The tech companies are known for disruptions.
Now they even want to break the business of Initial Public Offerings (IPOs), changing the dominant way of listing companies .
There’s a rivalry between the west’s Silicon Valley t-shirt donning tech geeks and the east’s New York city power suit donning greedy bankers. It has been a bankers’ world for the past decades until tech became the key driver of the global economy.
Traditionally, a company that wants to go public gets a bank or two to get together and help them underwrite the process. In exchange, the fees for Initial Public Offerings can come up to 4-7% of gross proceeds arising from the offering. So the bigger the offering to the public and the better the sales and receptions, the more fees the bankers earn.
That dynamic has now changed.
Tech companies are now opting to cut out the middle men by using an alternative known as Direct Public Offerings (DPOs).
Spotify wasn’t the first company to do so.
According to Investopedia, the now-famous Ben & Jerry’s Ice Cream was one of the earliest to tap on this avenue of listing in 1984. However, none of the DPO precedents were as famous or as big as Spotify to garner the public’s attention.
“The US initial public offering market is broken. Try a direct listing, like we did at Spotify.”Barry McCarthy, Spotify CFO
Spotify gave a reference price of US$132 and listed on New York Stock Exchange on 3 Apr 2018. The opening price was US$166.92, about 26% higher than the reference price.
What are the differences between IPO and DPO?
We have already discussed about the absence of a middleman and cost savings with an DPO. But there are more differences to highlight.
A typical IPO involves a massive creation of new shares to be sold to the investors. The cash paid by the investors would be injected into the company. The company would usually earmark the IPO proceeds for growth projects.
But a DPO on the other hand do not issue new shares but allow existing shareholders to sell their shares to the public. This means that the shares and cash would exchange hands directly between the buyers and sellers.

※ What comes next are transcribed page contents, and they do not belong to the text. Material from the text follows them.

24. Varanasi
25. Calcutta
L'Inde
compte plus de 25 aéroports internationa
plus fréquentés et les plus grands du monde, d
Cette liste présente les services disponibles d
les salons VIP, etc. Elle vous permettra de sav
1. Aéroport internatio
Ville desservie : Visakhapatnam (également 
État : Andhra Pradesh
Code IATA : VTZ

The company wouldn’t get a single cent from these transactions.
Therefore, a DPO is NOT a fund raising event.
For this to work, DPO must allow the existing shareholders, including the insiders, to sell their shares. This is opposite to an IPO whereby insiders have to observe a moratorium period and are barred to sell their shares.
The advantage of the DPO over IPO in this aspect is that the prices are more transparent as it is determined by the market rather than the fixed underwritten IPO price.

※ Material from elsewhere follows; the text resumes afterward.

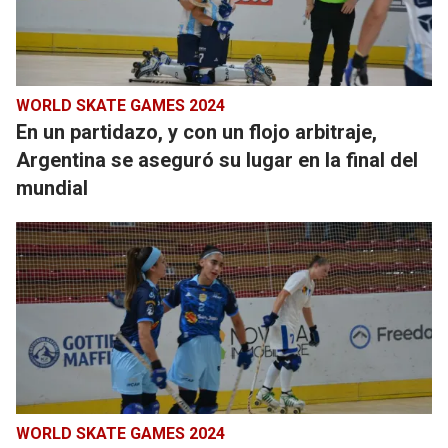
WORLD SKATE GAMES 2024
En un partidazo, y con un flojo arbitraje,
Argentina se aseguró su lugar en la final del
mundial
WORLD SKATE GAMES 2024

Below is a table illustrating the differences.
|Underwriting||Financial institutions||Companies themselves|
|Number of shares||Increase||Same|
|Who gets the money||Cash goes into the company||Cash goes to the sellers|
|Lock-up period||Yes. Insiders are barred from selling over a certain period.||No. Insiders can sell.|
|Price discovery||Weak. IPO price only||Strong. Sellers and buyers have to agree to transact.|
Is DPO better than IPO?
Spotify advocates transparency and it was one of the main selling points the company reasoned for a DPO over an IPO, apart from the cost-saving.

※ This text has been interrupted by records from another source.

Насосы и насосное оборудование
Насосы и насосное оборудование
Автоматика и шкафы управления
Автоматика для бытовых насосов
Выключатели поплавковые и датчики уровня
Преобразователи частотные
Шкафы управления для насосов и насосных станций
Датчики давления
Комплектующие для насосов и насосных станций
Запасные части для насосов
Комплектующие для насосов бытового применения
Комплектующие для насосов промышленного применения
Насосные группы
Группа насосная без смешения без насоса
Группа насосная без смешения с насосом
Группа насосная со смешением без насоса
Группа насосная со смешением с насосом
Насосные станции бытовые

While I agree that it is fairer to have a market-determined price, I just find that it uncomfortable allowing the insiders to cash out once the company goes public. There’s a conflict of interest if the insiders sell everything and there’s no longer any skin in the game in the company.
Also, the company doesn’t raise any cash to benefit from the exercise so as to get capital to grow the business further. It became merely a way to make the company shares more liquid on a public market and for shareholders to sell and new investors to come in.
I personally would prefer a middle-ground, sort of a hybrid DPO-IPO. DPO should create new shares and apply the moratorium for insiders. Only the new shares can be sold during the moratorium period.
Hence I see merits and pitfalls in either DPO and IPO avenues. I’m not hopeful about a hybrid that takes the best of both worlds would ever happen. Investors should therefore stay sceptical and evaluate each DPO or IPO on a case-by-case basis.